--- WHAT YOU WILL DO ---
Copy the source text of every entry below word for word, and leave the pictures out of your answer.

>>>

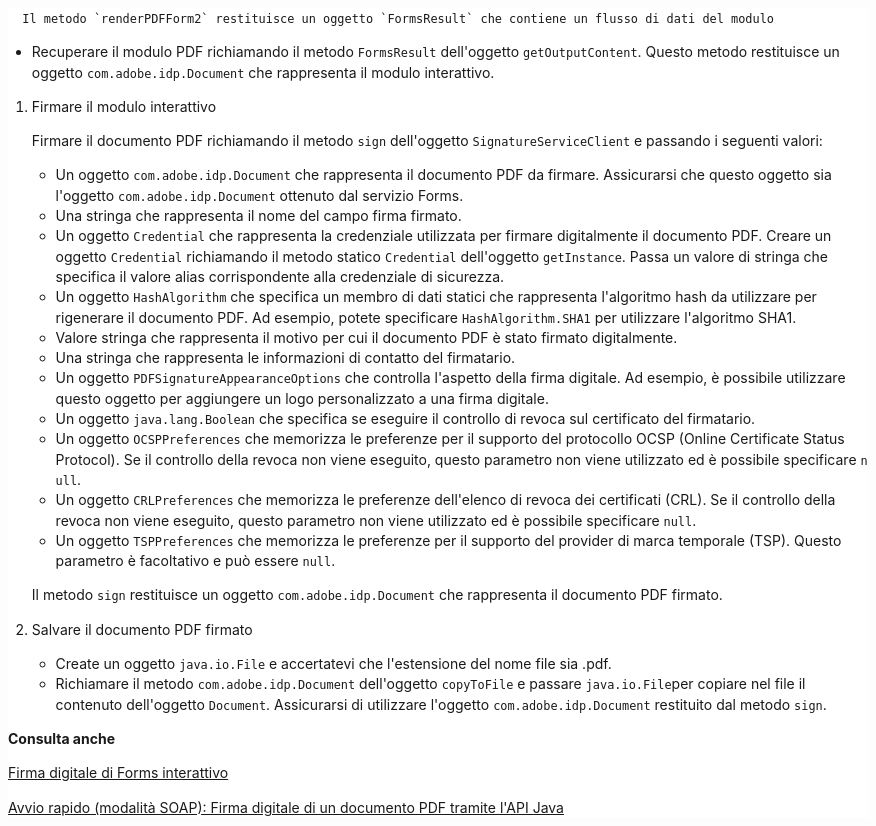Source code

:       Il metodo `renderPDFForm2` restituisce un oggetto `FormsResult` che contiene un flusso di dati del modulo

   * Recuperare il modulo PDF richiamando il metodo `FormsResult` dell&#39;oggetto `getOutputContent`. Questo metodo restituisce un oggetto `com.adobe.idp.Document` che rappresenta il modulo interattivo.


1. Firmare il modulo interattivo

   Firmare il documento PDF richiamando il metodo `sign` dell&#39;oggetto `SignatureServiceClient` e passando i seguenti valori:

   * Un oggetto `com.adobe.idp.Document` che rappresenta il documento PDF da firmare. Assicurarsi che questo oggetto sia l&#39;oggetto `com.adobe.idp.Document` ottenuto dal servizio Forms.
   * Una stringa che rappresenta il nome del campo firma firmato.
   * Un oggetto `Credential` che rappresenta la credenziale utilizzata per firmare digitalmente il documento PDF. Creare un oggetto `Credential` richiamando il metodo statico `Credential` dell&#39;oggetto `getInstance`. Passa un valore di stringa che specifica il valore alias corrispondente alla credenziale di sicurezza.
   * Un oggetto `HashAlgorithm` che specifica un membro di dati statici che rappresenta l&#39;algoritmo hash da utilizzare per rigenerare il documento PDF. Ad esempio, potete specificare `HashAlgorithm.SHA1` per utilizzare l&#39;algoritmo SHA1.
   * Valore stringa che rappresenta il motivo per cui il documento PDF è stato firmato digitalmente.
   * Una stringa che rappresenta le informazioni di contatto del firmatario.
   * Un oggetto `PDFSignatureAppearanceOptions` che controlla l&#39;aspetto della firma digitale. Ad esempio, è possibile utilizzare questo oggetto per aggiungere un logo personalizzato a una firma digitale.
   * Un oggetto `java.lang.Boolean` che specifica se eseguire il controllo di revoca sul certificato del firmatario.
   * Un oggetto `OCSPPreferences` che memorizza le preferenze per il supporto del protocollo OCSP (Online Certificate Status Protocol). Se il controllo della revoca non viene eseguito, questo parametro non viene utilizzato ed è possibile specificare `null`.
   * Un oggetto `CRLPreferences` che memorizza le preferenze dell&#39;elenco di revoca dei certificati (CRL). Se il controllo della revoca non viene eseguito, questo parametro non viene utilizzato ed è possibile specificare `null`.
   * Un oggetto `TSPPreferences` che memorizza le preferenze per il supporto del provider di marca temporale (TSP). Questo parametro è facoltativo e può essere `null`.

   Il metodo `sign` restituisce un oggetto `com.adobe.idp.Document` che rappresenta il documento PDF firmato.

1. Salvare il documento PDF firmato

   * Create un oggetto `java.io.File` e accertatevi che l&#39;estensione del nome file sia .pdf.
   * Richiamare il metodo `com.adobe.idp.Document` dell&#39;oggetto `copyToFile` e passare `java.io.File`per copiare nel file il contenuto dell&#39;oggetto `Document`. Assicurarsi di utilizzare l&#39;oggetto `com.adobe.idp.Document` restituito dal metodo `sign`.

**Consulta anche**

[Firma digitale di Forms interattivo](digitally-signing-certifying-documents.md#digitally-signing-interactive-forms)

[Avvio rapido (modalità SOAP): Firma digitale di un documento PDF tramite l&#39;API Java](/help/forms/developing/signature-service-java-api-quick.md#quick-start-soap-mode-digitally-signing-a-pdf-document-using-the-java-api)
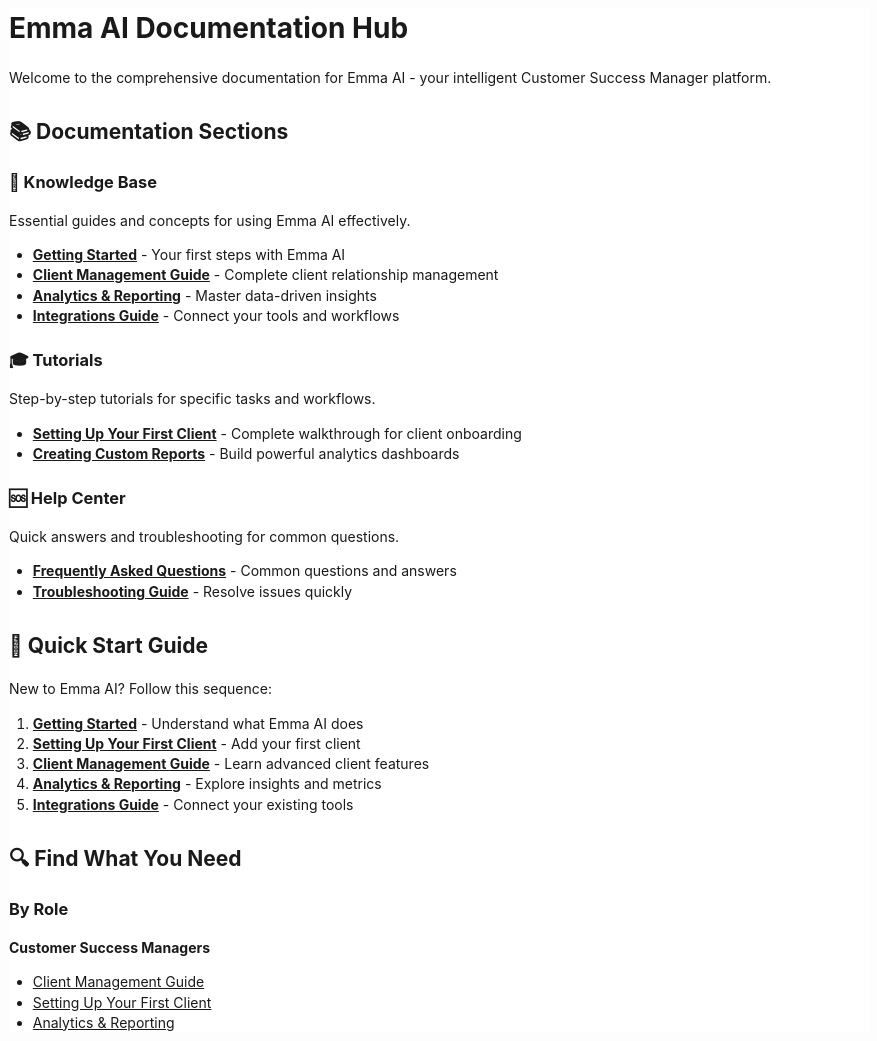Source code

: # Emma AI Documentation Hub

Welcome to the comprehensive documentation for Emma AI - your intelligent Customer Success Manager platform.

## 📚 Documentation Sections

### 🚀 Knowledge Base
Essential guides and concepts for using Emma AI effectively.

- **[Getting Started](knowledge-base/getting-started.md)** - Your first steps with Emma AI
- **[Client Management Guide](knowledge-base/client-management.md)** - Complete client relationship management
- **[Analytics & Reporting](knowledge-base/analytics-reporting.md)** - Master data-driven insights
- **[Integrations Guide](knowledge-base/integrations-guide.md)** - Connect your tools and workflows

### 🎓 Tutorials
Step-by-step tutorials for specific tasks and workflows.

- **[Setting Up Your First Client](tutorials/setting-up-your-first-client.md)** - Complete walkthrough for client onboarding
- **[Creating Custom Reports](tutorials/creating-custom-reports.md)** - Build powerful analytics dashboards

### 🆘 Help Center
Quick answers and troubleshooting for common questions.

- **[Frequently Asked Questions](help-center/frequently-asked-questions.md)** - Common questions and answers
- **[Troubleshooting Guide](help-center/troubleshooting-guide.md)** - Resolve issues quickly

## 🎯 Quick Start Guide

New to Emma AI? Follow this sequence:

1. **[Getting Started](knowledge-base/getting-started.md)** - Understand what Emma AI does
2. **[Setting Up Your First Client](tutorials/setting-up-your-first-client.md)** - Add your first client
3. **[Client Management Guide](knowledge-base/client-management.md)** - Learn advanced client features
4. **[Analytics & Reporting](knowledge-base/analytics-reporting.md)** - Explore insights and metrics
5. **[Integrations Guide](knowledge-base/integrations-guide.md)** - Connect your existing tools

## 🔍 Find What You Need

### By Role

**Customer Success Managers**
- [Client Management Guide](knowledge-base/client-management.md)
- [Setting Up Your First Client](tutorials/setting-up-your-first-client.md)
- [Analytics & Reporting](knowledge-base/analytics-reporting.md)
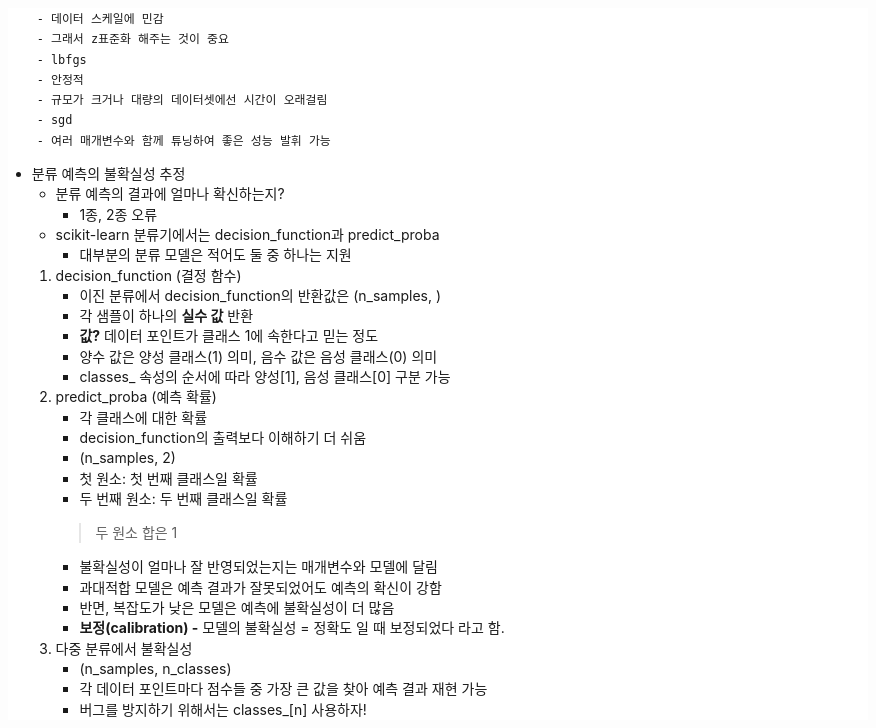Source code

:         - 데이터 스케일에 민감
        - 그래서 z표준화 해주는 것이 중요
        - lbfgs
        - 안정적
        - 규모가 크거나 대량의 데이터셋에선 시간이 오래걸림
        - sgd
        - 여러 매개변수와 함께 튜닝하여 좋은 성능 발휘 가능
- 분류 예측의 불확실성 추정
    - 분류 예측의 결과에 얼마나 확신하는지?
        - 1종, 2종 오류
    - scikit-learn 분류기에서는 decision_function과 predict_proba
        - 대부분의 분류 모델은 적어도 둘 중 하나는 지원
    1. decision_function (결정 함수)
        - 이진 분류에서 decision_function의 반환값은 (n_samples, )
        - 각 샘플이 하나의 **실수 값** 반환
        - **값?** 데이터 포인트가 클래스 1에 속한다고 믿는 정도
        - 양수 값은 양성 클래스(1) 의미, 음수 값은 음성 클래스(0) 의미
        - classes_ 속성의 순서에 따라 양성[1], 음성 클래스[0] 구분 가능
    2. predict_proba (예측 확률)
        - 각 클래스에 대한 확률
        - decision_function의 출력보다 이해하기 더 쉬움
        - (n_samples, 2)
        - 첫 원소: 첫 번째 클래스일 확률
        - 두 번째 원소: 두 번째 클래스일 확률
        > 두 원소 합은 1
        - 불확실성이 얼마나 잘 반영되었는지는 매개변수와 모델에 달림
        - 과대적합 모델은 예측 결과가 잘못되었어도 예측의 확신이 강함
        - 반면, 복잡도가 낮은 모델은 예측에 불확실성이 더 많음
        - **보정(calibration)
        -** 모델의 불확실성 = 정확도 일 때 보정되었다 라고 함.
    3. 다중 분류에서 불확실성
        - (n_samples, n_classes)
        - 각 데이터 포인트마다 점수들 중 가장 큰 값을 찾아 예측 결과 재현 가능
        - 버그를 방지하기 위해서는 classes_[n] 사용하자!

<<<

--- EXPECTED ANSWER ---
Source code

:       Il metodo `renderPDFForm2` restituisce un oggetto `FormsResult` che contiene un flusso di dati del modulo

   * Recuperare il modulo PDF richiamando il metodo `FormsResult` dell&#39;oggetto `getOutputContent`. Questo metodo restituisce un oggetto `com.adobe.idp.Document` che rappresenta il modulo interattivo.


1. Firmare il modulo interattivo

   Firmare il documento PDF richiamando il metodo `sign` dell&#39;oggetto `SignatureServiceClient` e passando i seguenti valori:

   * Un oggetto `com.adobe.idp.Document` che rappresenta il documento PDF da firmare. Assicurarsi che questo oggetto sia l&#39;oggetto `com.adobe.idp.Document` ottenuto dal servizio Forms.
   * Una stringa che rappresenta il nome del campo firma firmato.
   * Un oggetto `Credential` che rappresenta la credenziale utilizzata per firmare digitalmente il documento PDF. Creare un oggetto `Credential` richiamando il metodo statico `Credential` dell&#39;oggetto `getInstance`. Passa un valore di stringa che specifica il valore alias corrispondente alla credenziale di sicurezza.
   * Un oggetto `HashAlgorithm` che specifica un membro di dati statici che rappresenta l&#39;algoritmo hash da utilizzare per rigenerare il documento PDF. Ad esempio, potete specificare `HashAlgorithm.SHA1` per utilizzare l&#39;algoritmo SHA1.
   * Valore stringa che rappresenta il motivo per cui il documento PDF è stato firmato digitalmente.
   * Una stringa che rappresenta le informazioni di contatto del firmatario.
   * Un oggetto `PDFSignatureAppearanceOptions` che controlla l&#39;aspetto della firma digitale. Ad esempio, è possibile utilizzare questo oggetto per aggiungere un logo personalizzato a una firma digitale.
   * Un oggetto `java.lang.Boolean` che specifica se eseguire il controllo di revoca sul certificato del firmatario.
   * Un oggetto `OCSPPreferences` che memorizza le preferenze per il supporto del protocollo OCSP (Online Certificate Status Protocol). Se il controllo della revoca non viene eseguito, questo parametro non viene utilizzato ed è possibile specificare `null`.
   * Un oggetto `CRLPreferences` che memorizza le preferenze dell&#39;elenco di revoca dei certificati (CRL). Se il controllo della revoca non viene eseguito, questo parametro non viene utilizzato ed è possibile specificare `null`.
   * Un oggetto `TSPPreferences` che memorizza le preferenze per il supporto del provider di marca temporale (TSP). Questo parametro è facoltativo e può essere `null`.

   Il metodo `sign` restituisce un oggetto `com.adobe.idp.Document` che rappresenta il documento PDF firmato.

1. Salvare il documento PDF firmato

   * Create un oggetto `java.io.File` e accertatevi che l&#39;estensione del nome file sia .pdf.
   * Richiamare il metodo `com.adobe.idp.Document` dell&#39;oggetto `copyToFile` e passare `java.io.File`per copiare nel file il contenuto dell&#39;oggetto `Document`. Assicurarsi di utilizzare l&#39;oggetto `com.adobe.idp.Document` restituito dal metodo `sign`.

**Consulta anche**

[Firma digitale di Forms interattivo](digitally-signing-certifying-documents.md#digitally-signing-interactive-forms)

[Avvio rapido (modalità SOAP): Firma digitale di un documento PDF tramite l&#39;API Java](/help/forms/developing/signature-service-java-api-quick.md#quick-start-soap-mode-digitally-signing-a-pdf-document-using-the-java-api)
Source code

: # Emma AI Documentation Hub

Welcome to the comprehensive documentation for Emma AI - your intelligent Customer Success Manager platform.

## 📚 Documentation Sections

### 🚀 Knowledge Base
Essential guides and concepts for using Emma AI effectively.

- **[Getting Started](knowledge-base/getting-started.md)** - Your first steps with Emma AI
- **[Client Management Guide](knowledge-base/client-management.md)** - Complete client relationship management
- **[Analytics & Reporting](knowledge-base/analytics-reporting.md)** - Master data-driven insights
- **[Integrations Guide](knowledge-base/integrations-guide.md)** - Connect your tools and workflows

### 🎓 Tutorials
Step-by-step tutorials for specific tasks and workflows.

- **[Setting Up Your First Client](tutorials/setting-up-your-first-client.md)** - Complete walkthrough for client onboarding
- **[Creating Custom Reports](tutorials/creating-custom-reports.md)** - Build powerful analytics dashboards

### 🆘 Help Center
Quick answers and troubleshooting for common questions.

- **[Frequently Asked Questions](help-center/frequently-asked-questions.md)** - Common questions and answers
- **[Troubleshooting Guide](help-center/troubleshooting-guide.md)** - Resolve issues quickly

## 🎯 Quick Start Guide

New to Emma AI? Follow this sequence:

1. **[Getting Started](knowledge-base/getting-started.md)** - Understand what Emma AI does
2. **[Setting Up Your First Client](tutorials/setting-up-your-first-client.md)** - Add your first client
3. **[Client Management Guide](knowledge-base/client-management.md)** - Learn advanced client features
4. **[Analytics & Reporting](knowledge-base/analytics-reporting.md)** - Explore insights and metrics
5. **[Integrations Guide](knowledge-base/integrations-guide.md)** - Connect your existing tools

## 🔍 Find What You Need

### By Role

**Customer Success Managers**
- [Client Management Guide](knowledge-base/client-management.md)
- [Setting Up Your First Client](tutorials/setting-up-your-first-client.md)
- [Analytics & Reporting](knowledge-base/analytics-reporting.md)
Source code

:         - 데이터 스케일에 민감
        - 그래서 z표준화 해주는 것이 중요
        - lbfgs
        - 안정적
        - 규모가 크거나 대량의 데이터셋에선 시간이 오래걸림
        - sgd
        - 여러 매개변수와 함께 튜닝하여 좋은 성능 발휘 가능
- 분류 예측의 불확실성 추정
    - 분류 예측의 결과에 얼마나 확신하는지?
        - 1종, 2종 오류
    - scikit-learn 분류기에서는 decision_function과 predict_proba
        - 대부분의 분류 모델은 적어도 둘 중 하나는 지원
    1. decision_function (결정 함수)
        - 이진 분류에서 decision_function의 반환값은 (n_samples, )
        - 각 샘플이 하나의 **실수 값** 반환
        - **값?** 데이터 포인트가 클래스 1에 속한다고 믿는 정도
        - 양수 값은 양성 클래스(1) 의미, 음수 값은 음성 클래스(0) 의미
        - classes_ 속성의 순서에 따라 양성[1], 음성 클래스[0] 구분 가능
    2. predict_proba (예측 확률)
        - 각 클래스에 대한 확률
        - decision_function의 출력보다 이해하기 더 쉬움
        - (n_samples, 2)
        - 첫 원소: 첫 번째 클래스일 확률
        - 두 번째 원소: 두 번째 클래스일 확률
        > 두 원소 합은 1
        - 불확실성이 얼마나 잘 반영되었는지는 매개변수와 모델에 달림
        - 과대적합 모델은 예측 결과가 잘못되었어도 예측의 확신이 강함
        - 반면, 복잡도가 낮은 모델은 예측에 불확실성이 더 많음
        - **보정(calibration)
        -** 모델의 불확실성 = 정확도 일 때 보정되었다 라고 함.
    3. 다중 분류에서 불확실성
        - (n_samples, n_classes)
        - 각 데이터 포인트마다 점수들 중 가장 큰 값을 찾아 예측 결과 재현 가능
        - 버그를 방지하기 위해서는 classes_[n] 사용하자!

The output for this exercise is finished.